▶ [Work order] Your reproduction of the entries should be exact and should contain no pictures.

▶ [Dataset excerpts]
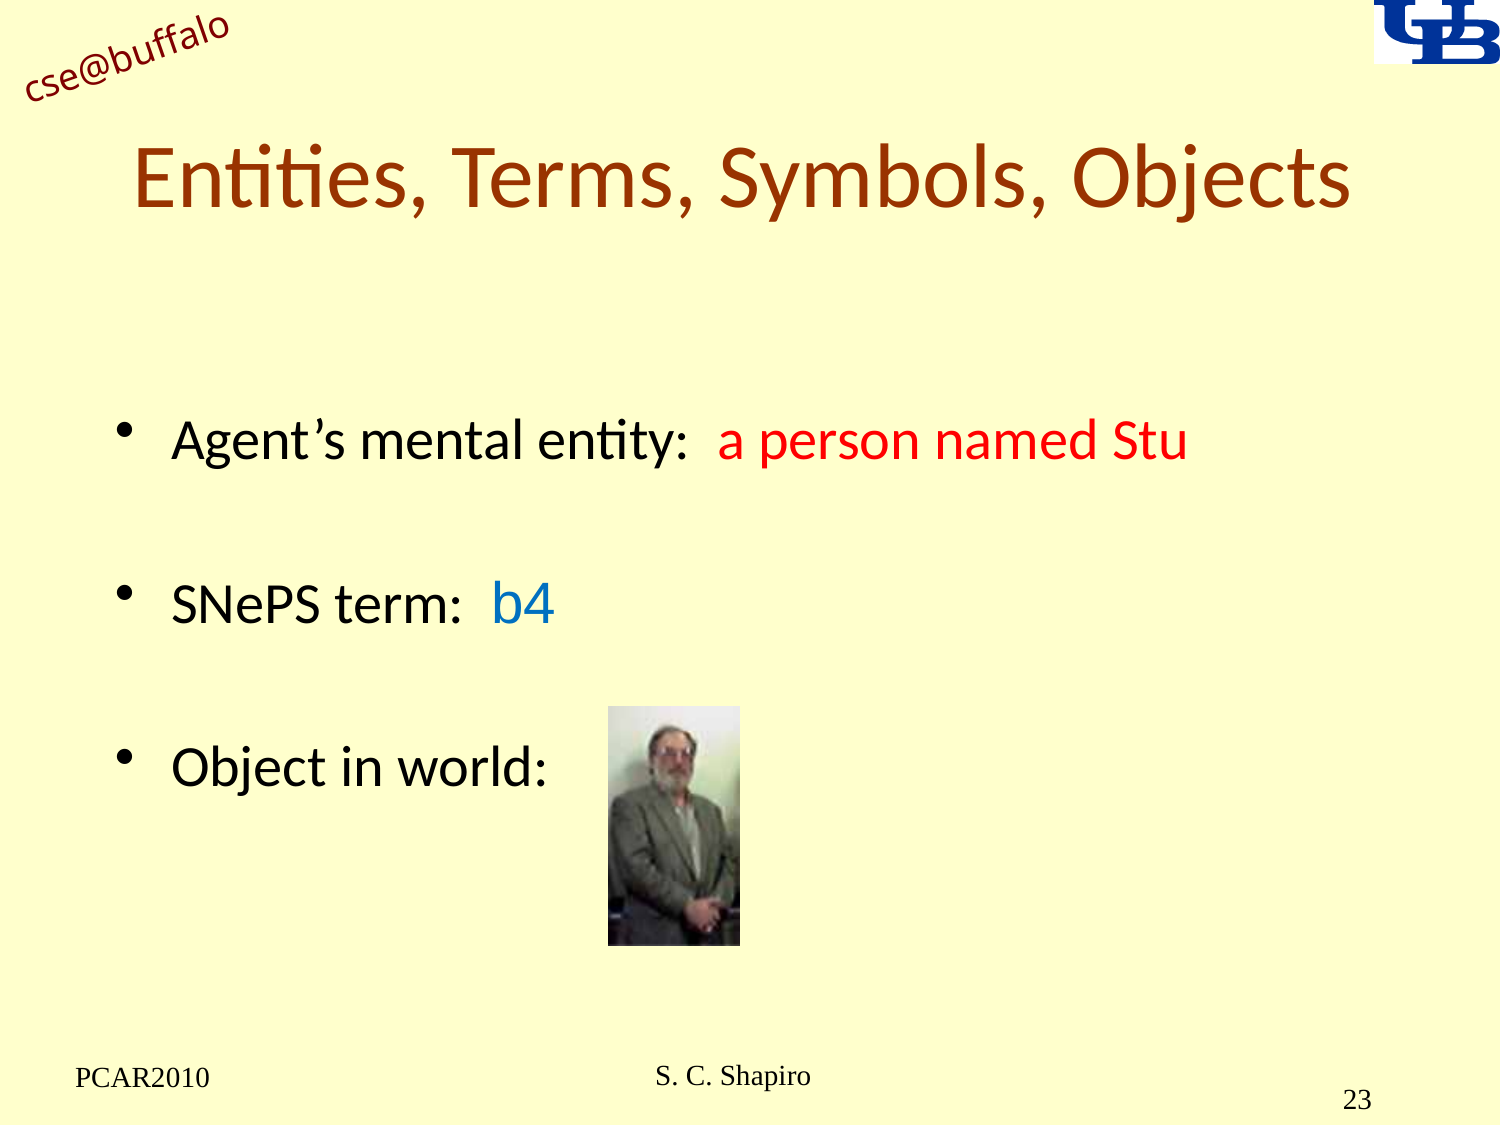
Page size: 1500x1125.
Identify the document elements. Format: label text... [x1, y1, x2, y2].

footer S. C. Shapiro [587, 1047, 879, 1102]
slide_number 23 [1074, 1072, 1388, 1113]
title Entities, Terms, Symbols, Objects [105, 101, 1382, 240]
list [608, 706, 741, 946]
text_box PCAR2010 [60, 1050, 373, 1100]
picture [1374, 0, 1500, 64]
list Agent’s mental entity: a person named Stu SNePS term: b4 Object in world: [99, 393, 1409, 901]
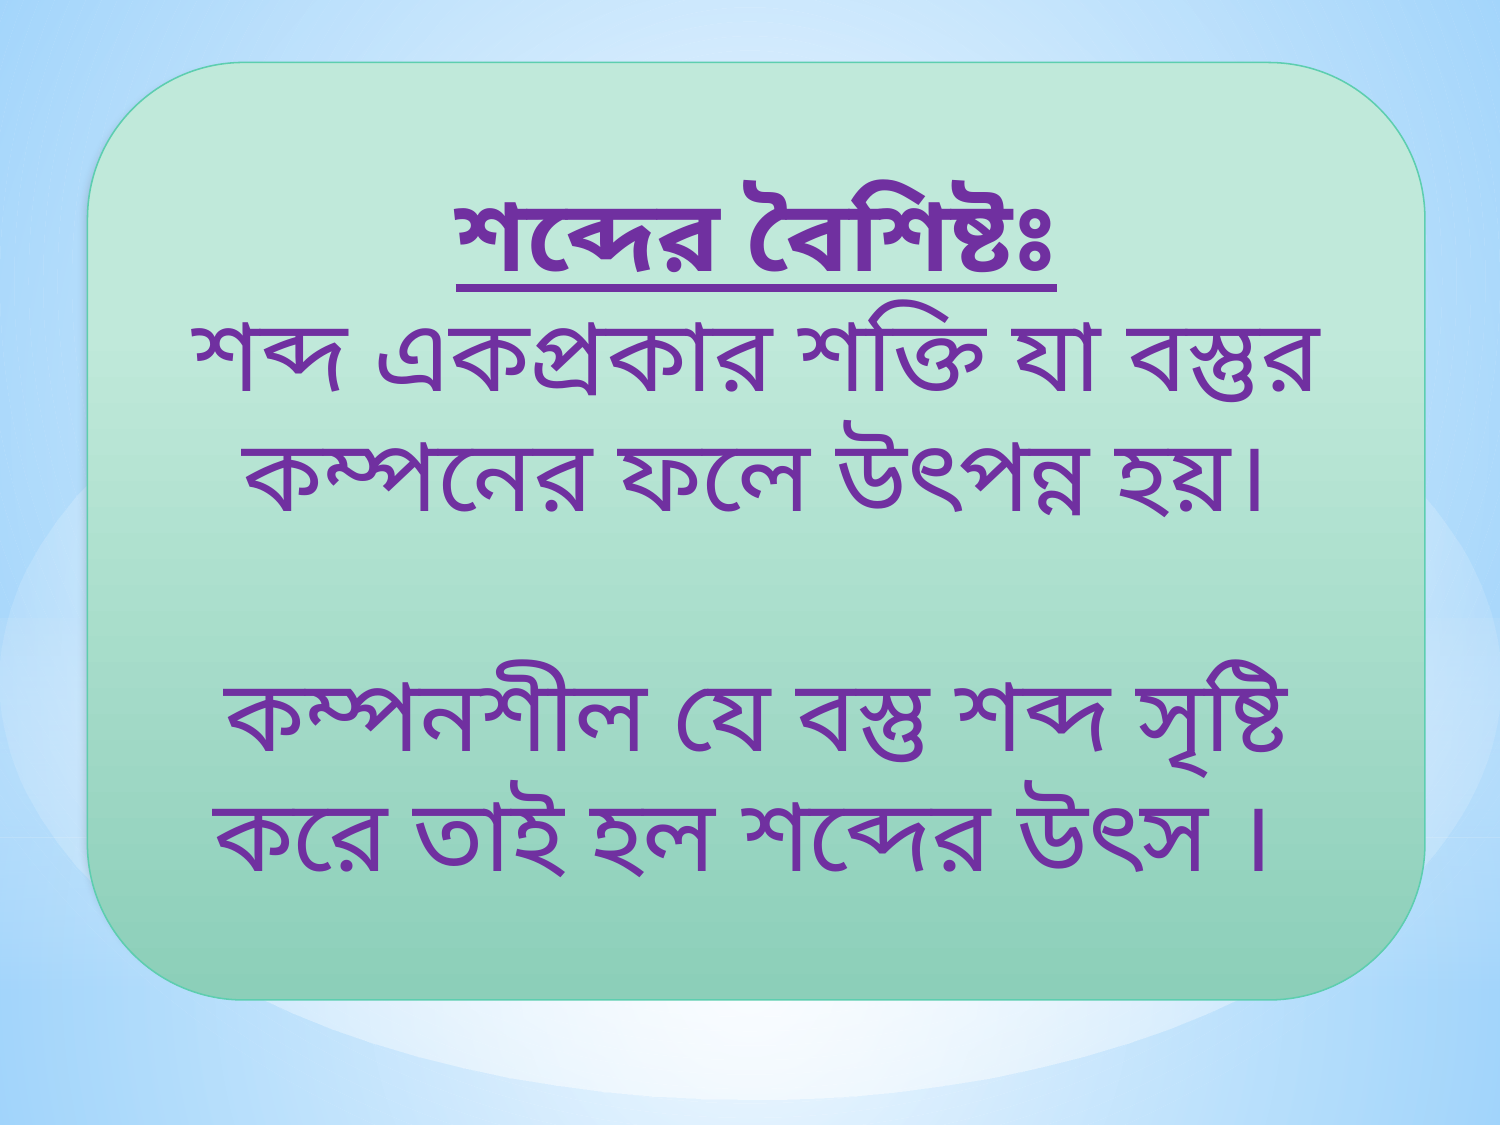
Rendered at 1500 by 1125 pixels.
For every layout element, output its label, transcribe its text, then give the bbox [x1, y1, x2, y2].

text_box শব্দের বৈশিষ্টঃ শব্দ একপ্রকার শক্তি যা বস্তুর কম্পনের ফলে উৎপন্ন হয়। কম্পনশীল যে বস্তু শব্দ সৃষ্টি করে তাই হল শব্দের উৎস । [86, 61, 1426, 1001]
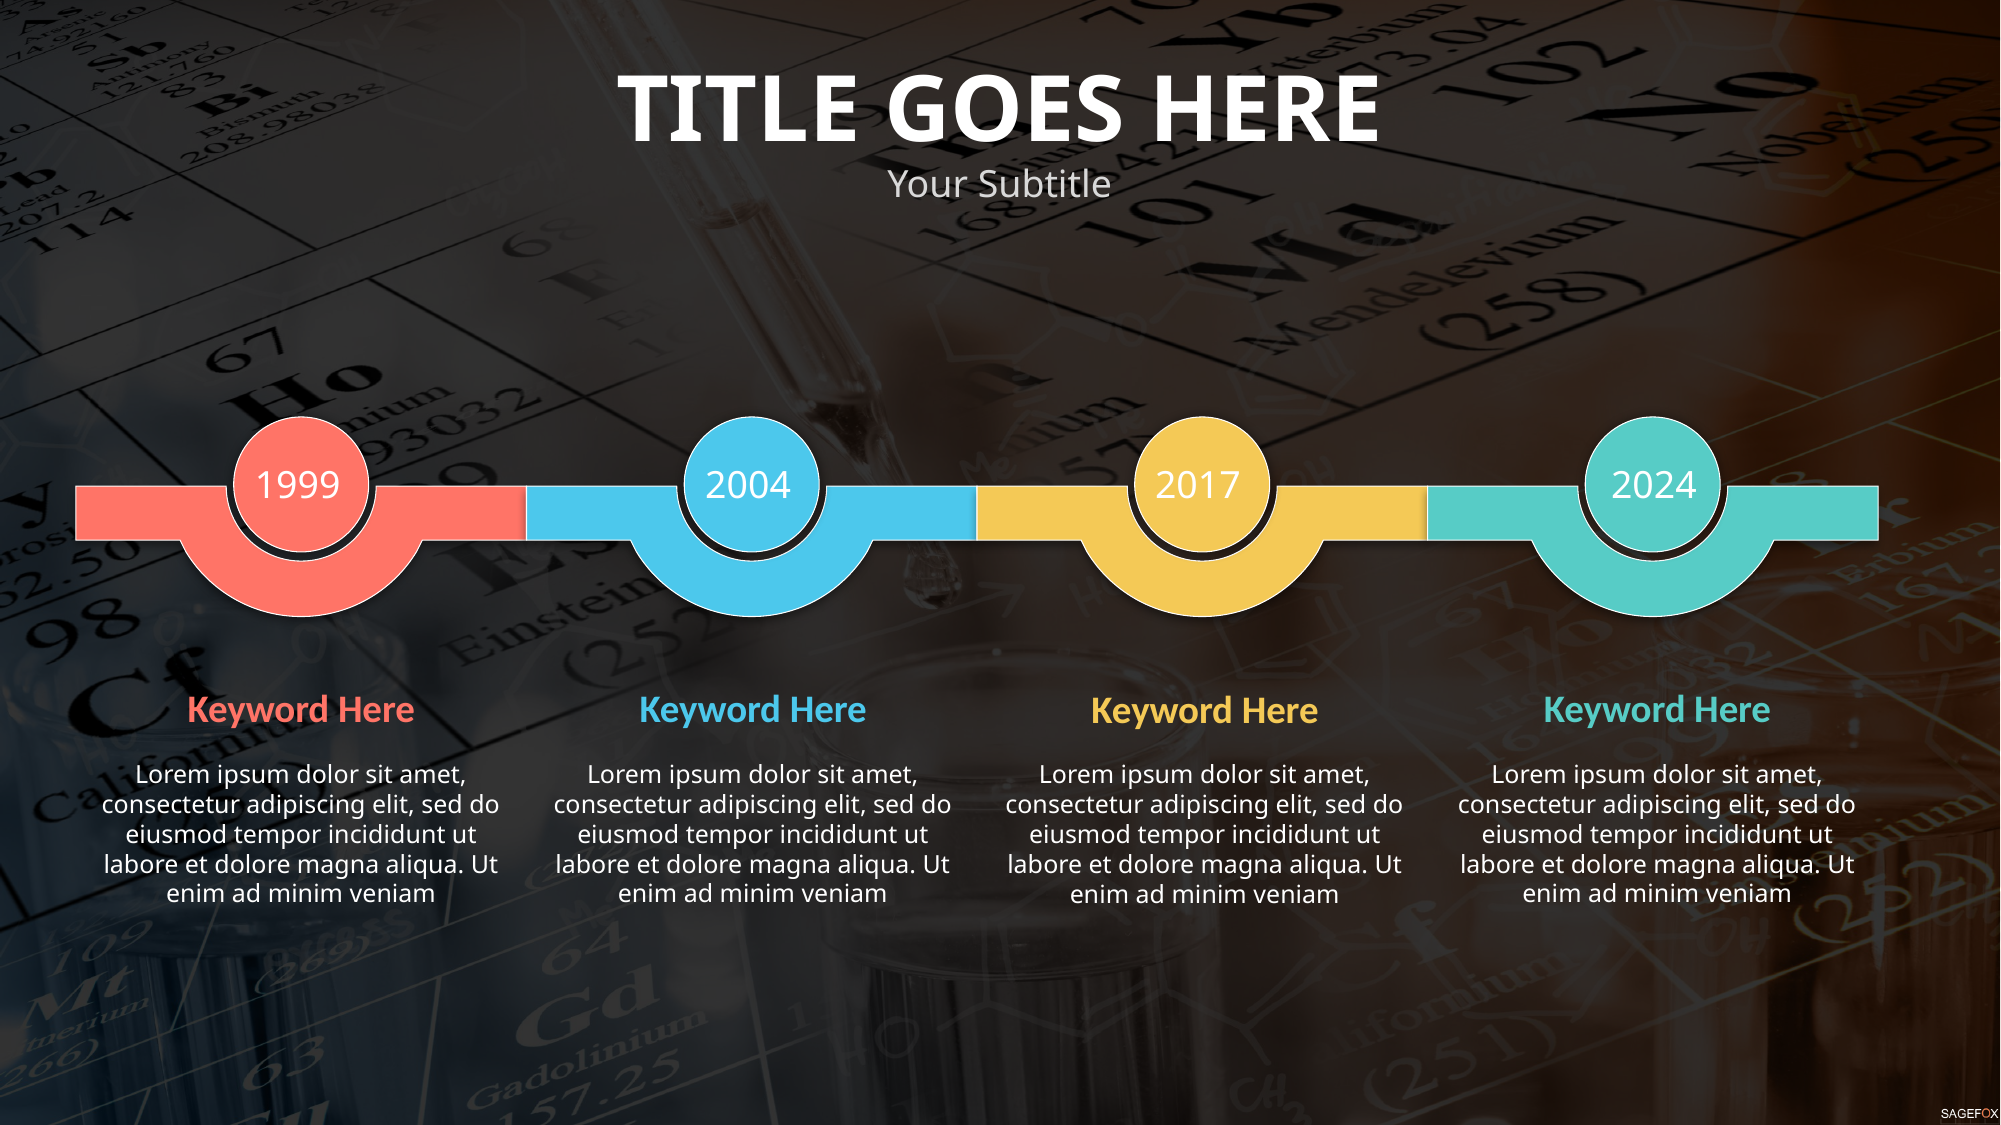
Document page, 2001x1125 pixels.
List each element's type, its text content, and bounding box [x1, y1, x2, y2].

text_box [684, 416, 820, 552]
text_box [1454, 684, 1860, 910]
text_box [98, 684, 504, 910]
text_box [1426, 485, 1880, 618]
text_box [550, 684, 956, 910]
text_box [74, 485, 525, 618]
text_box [1585, 416, 1721, 552]
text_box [1002, 684, 1408, 910]
text_box [525, 485, 975, 618]
picture [0, 0, 2001, 1125]
text_box [975, 485, 1426, 618]
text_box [233, 416, 369, 552]
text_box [1134, 416, 1270, 552]
text_box TITLE GOES HERE Your Subtitle [548, 42, 1452, 212]
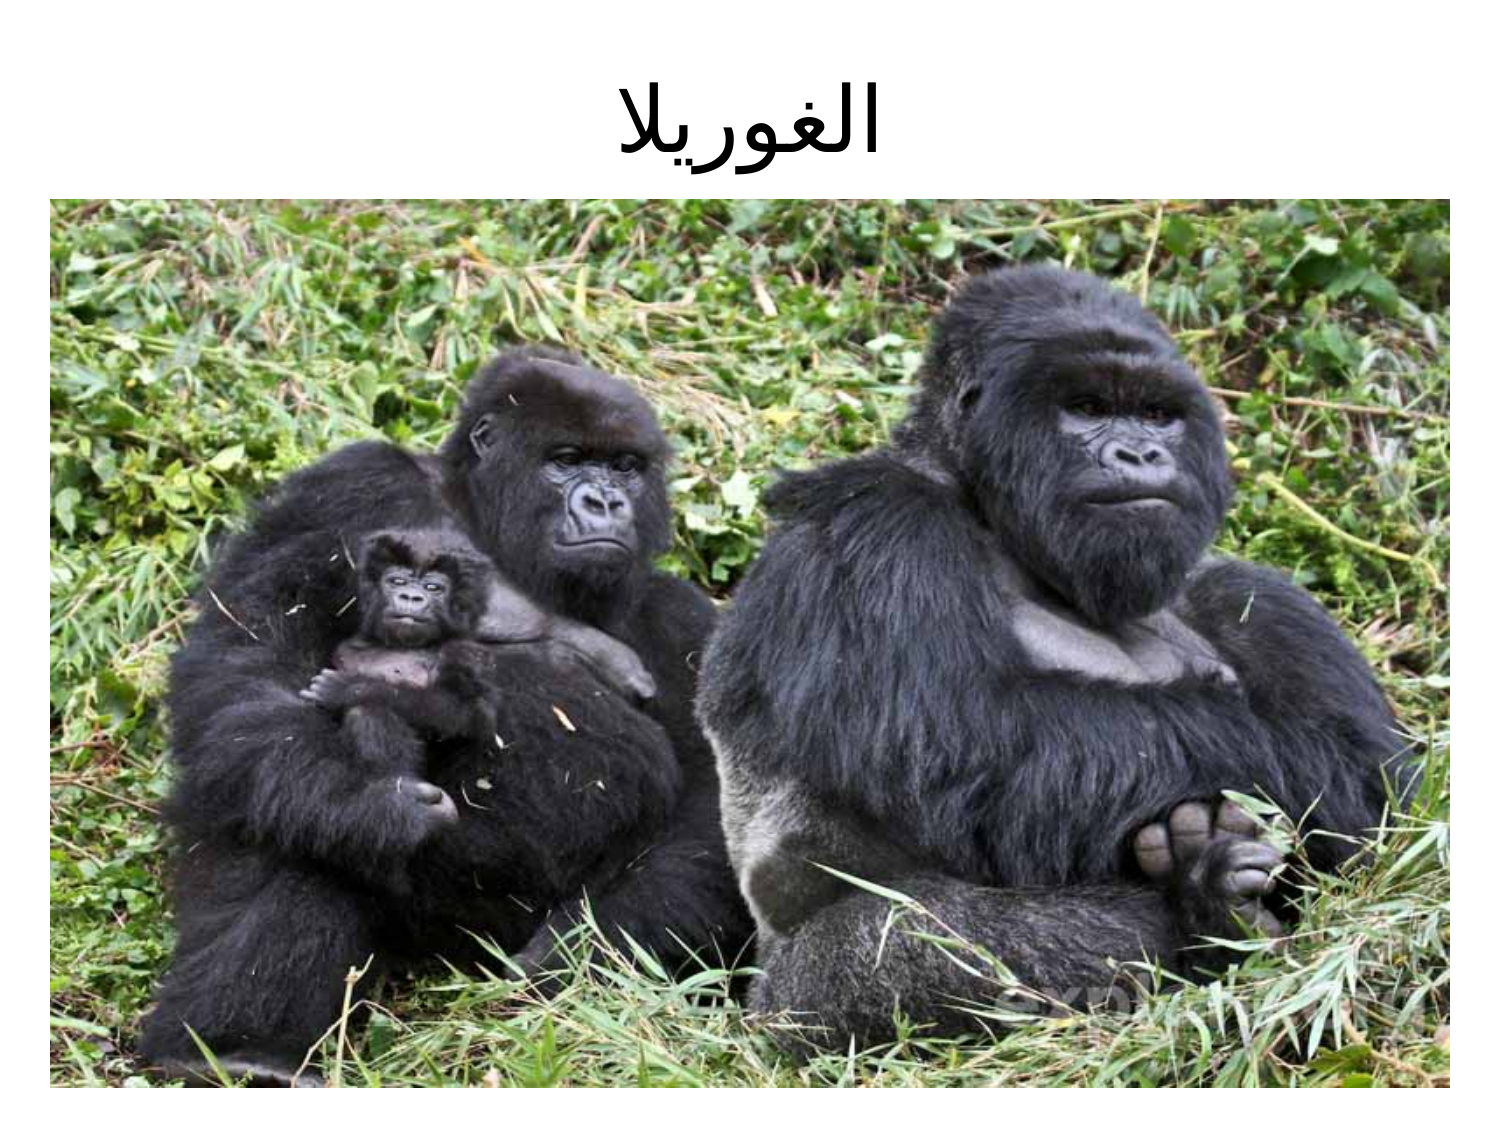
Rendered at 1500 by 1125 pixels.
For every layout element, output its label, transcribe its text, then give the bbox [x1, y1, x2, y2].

title الغوريلا [75, 45, 1425, 188]
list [49, 199, 1451, 1088]
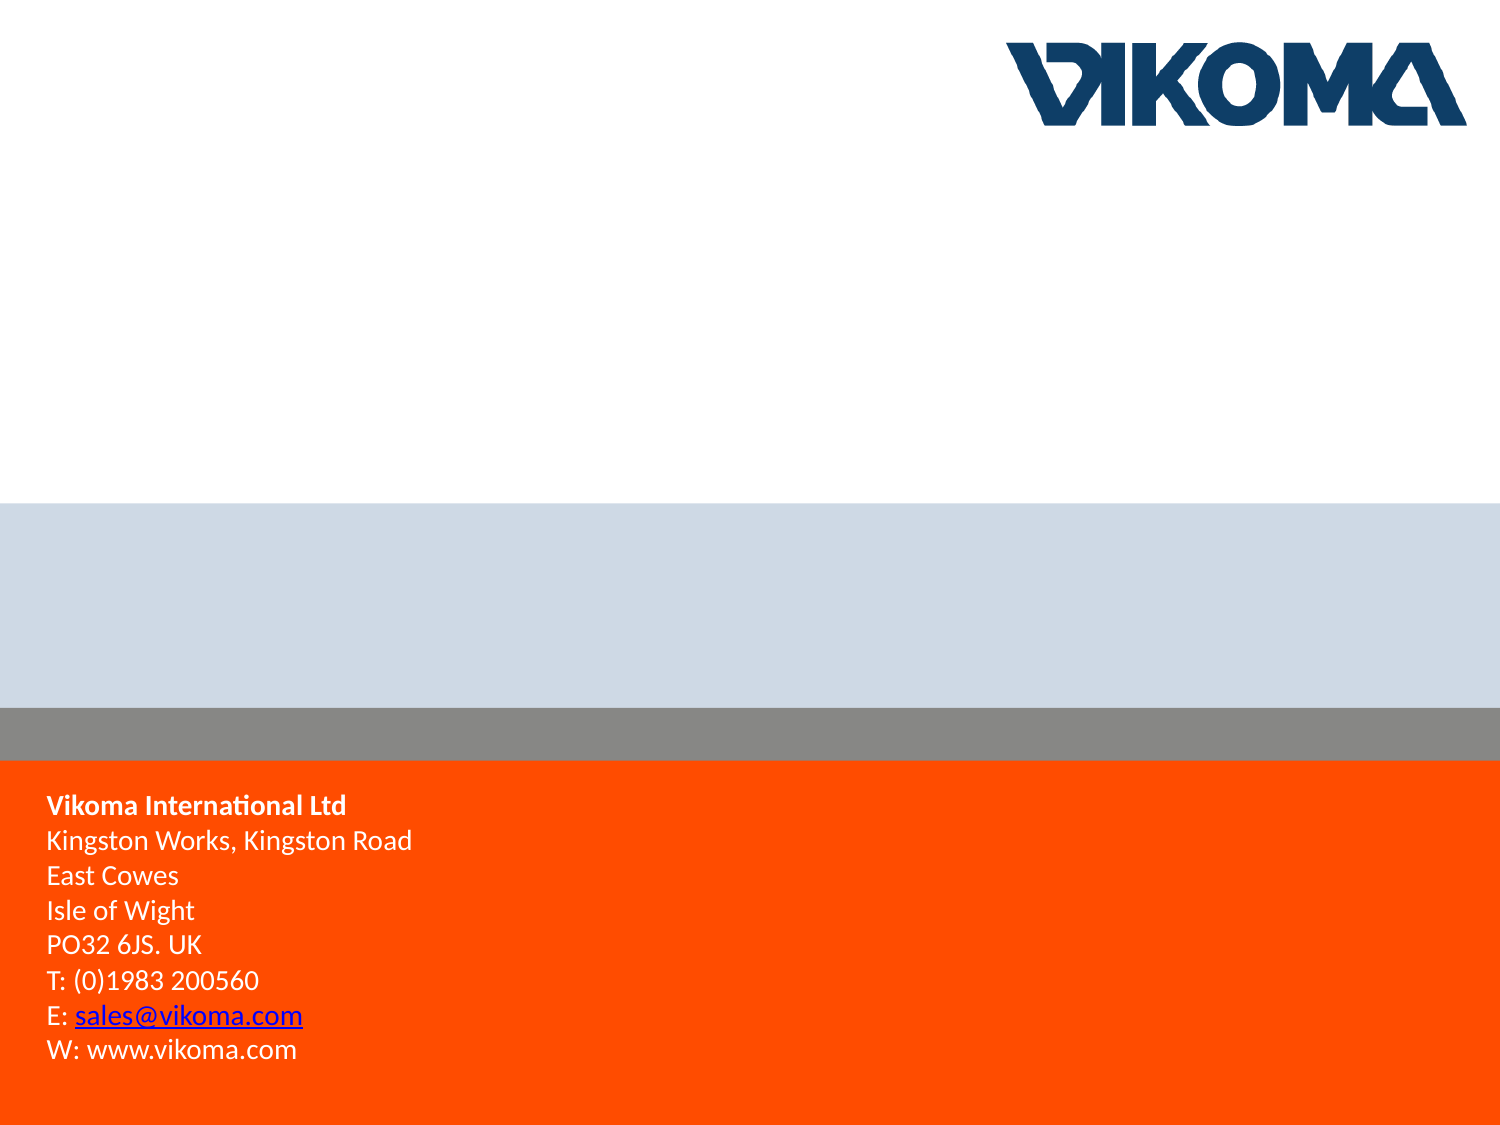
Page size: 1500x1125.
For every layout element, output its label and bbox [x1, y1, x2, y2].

text_box [0, 503, 1500, 1125]
picture [1006, 42, 1467, 126]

▶ [Answer for this exercise]
Page size: 1500x1125.
Identify the document elements. Format: label text... [x1, y1, x2, y2].

footer S. C. Shapiro [587, 1047, 879, 1102]
slide_number 23 [1074, 1072, 1388, 1113]
title Entities, Terms, Symbols, Objects [105, 101, 1382, 240]
list [608, 706, 741, 946]
text_box PCAR2010 [60, 1050, 373, 1100]
picture [1374, 0, 1500, 64]
list Agent’s mental entity: a person named Stu SNePS term: b4 Object in world: [99, 393, 1409, 901]
Rendered at 1500 by 1125 pixels.
For every layout element, output its label, transcribe its text, then give the bbox [x1, y1, x2, y2].

text_box শব্দের বৈশিষ্টঃ শব্দ একপ্রকার শক্তি যা বস্তুর কম্পনের ফলে উৎপন্ন হয়। কম্পনশীল যে বস্তু শব্দ সৃষ্টি করে তাই হল শব্দের উৎস । [86, 61, 1426, 1001]
Document page, 2001x1125 pixels.
List each element's type, its text content, and bounding box [x1, y1, x2, y2].

text_box [684, 416, 820, 552]
text_box [1454, 684, 1860, 910]
text_box [98, 684, 504, 910]
text_box [1426, 485, 1880, 618]
text_box [550, 684, 956, 910]
text_box [74, 485, 525, 618]
text_box [1585, 416, 1721, 552]
text_box [1002, 684, 1408, 910]
text_box [525, 485, 975, 618]
picture [0, 0, 2001, 1125]
text_box [975, 485, 1426, 618]
text_box [233, 416, 369, 552]
text_box [1134, 416, 1270, 552]
text_box TITLE GOES HERE Your Subtitle [548, 42, 1452, 212]
Rendered at 1500 by 1125 pixels.
For every layout element, output its label, transcribe its text, then give the bbox [x1, y1, x2, y2].

title الغوريلا [75, 45, 1425, 188]
list [49, 199, 1451, 1088]
Page size: 1500x1125.
For every layout element, output its label and bbox [x1, y1, x2, y2].

text_box [0, 503, 1500, 1125]
picture [1006, 42, 1467, 126]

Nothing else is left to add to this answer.